The couple had hoped the election of Barack Obama as president in November 2008 would represent a cultural sea change. Instead, the Department of Justice mounted an aggressive fight against Fry and Schafer’s appeal of their sentence, which was upheld in November 2010.


They surrendered to authorities on May 2.


“It’s tragic that the federal government finds it necessary to incarcerate two patients that they will have to medically care for, and ruin their family for strictly political reasons,” says Kris Hermes, a spokesperson for the marijuana advocacy group Americans for Safe Access. “The investigation, enforcement action, prosecution and incarceration causes U.S. taxpayers millions of dollars. It’s totally senseless.” 


The Global Commission on Drug Policy, a panel of world leaders including past U.N. chief Kofi Annan and former Colombian president Cesar Gaviria, concurs. The body released a report June 2 declaring that the global war on drugs has failed, and recommended that governments experiment “with models of legal regulation of drugs to undermine the power of organized crime and safeguard the health and security of their citizens. This recommendation applies especially to cannabis.” 


Geoffrey Schafer hopes his country heeds this advice, so more peoples’ lives aren’t turned upside down.


“This legal battle has left my family destitute,” says Schafer, who was 14 at the time of the raid on his parents’ operation. “We’re in so much debt from legal fees, and we’re torn apart.”

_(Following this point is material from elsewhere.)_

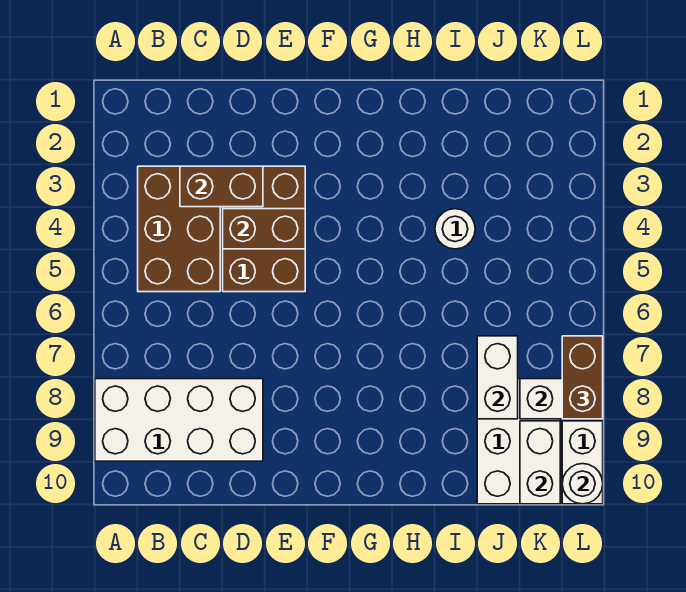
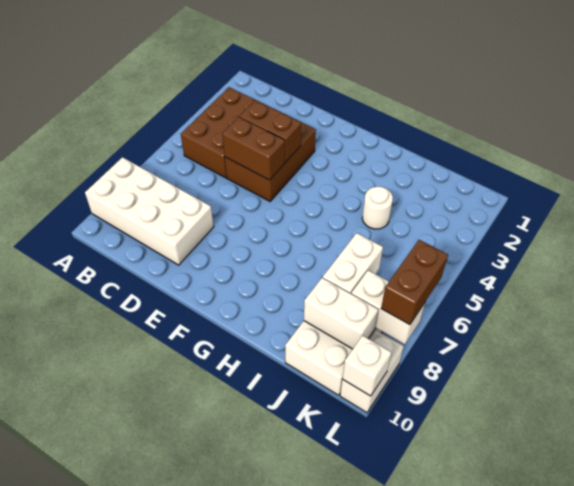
brown 1x2 brick [180,166,263,207] -> brown 1x2 brick moved to [222,117,285,180]
white 1x2 brick [520,421,560,504] -> white 1x2 brick turned to [304,278,379,349]
white 1x1 round brick [562,464,603,504] -> white 1x1 brick [342,336,392,396]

Fry is currently in the Dublin Federal Prison in Alameda County, while Dale Schafer is in Taft Federal Prison outside of Bakersfield. Their son resents the disconnect between state and federal laws that holds his family hostage.


“On the ground level at [California’s northern district] federal courthouse, you have people standing outside using marijuana,” he says. “But you go up to the 16th floor, and it’s a whole different world.”


~ ~ ~

Monterey’s City Council was supposed to hear from the Planning Commission Tuesday on an ordinance that would regulate medical marijuana dispensaries, but that discussion has been postponed until July, according to city staff. The county’s pro – and anti-pot camps will be watching closely to see if they rule in favor of greater access or ban dispensaries outright, as numerous nearby cities have done.


At a public hearing on redistricting in Salinas last month, Colleen Houston spoke out against a district that linked Monterey County, where she resides, with Santa Cruz County, for one specific reason: the prevalence of pot in the northern neighbor.


“It’s been overwhelmingly decided by cities here that pot dispensaries were not wanted within our communities,” Houston said. “We spoke up about drug abuse and crime, and safety for our children. We don’t want any association that will impact our community standards.”


But standards, much like elements of California’s medical marijuana laws, are subjective, and the other side won’t go down without a fight.


I, on the other hand, am down for the count, exhausted after hours of cannabis conversations, car rides and court cases. My beat brain struggles to navigate the murky weed waters, and I’m still flummoxed by the conflicting laws and lives I’ve encountered in the great medical marijuana debate. I feel for all the patients, police, lawyers and judges (not to mention the moms and mermaids) who are on the blurry front lines of a mind-bending battle. With so much unsettling uncertainty surrounding me, only one thing’s for sure: I need a cookie. A cannabis cookie. Good thing I’ve got that four-dose chocolate chip delight from Herbal Cruz. It’s delicious – and legal. I think.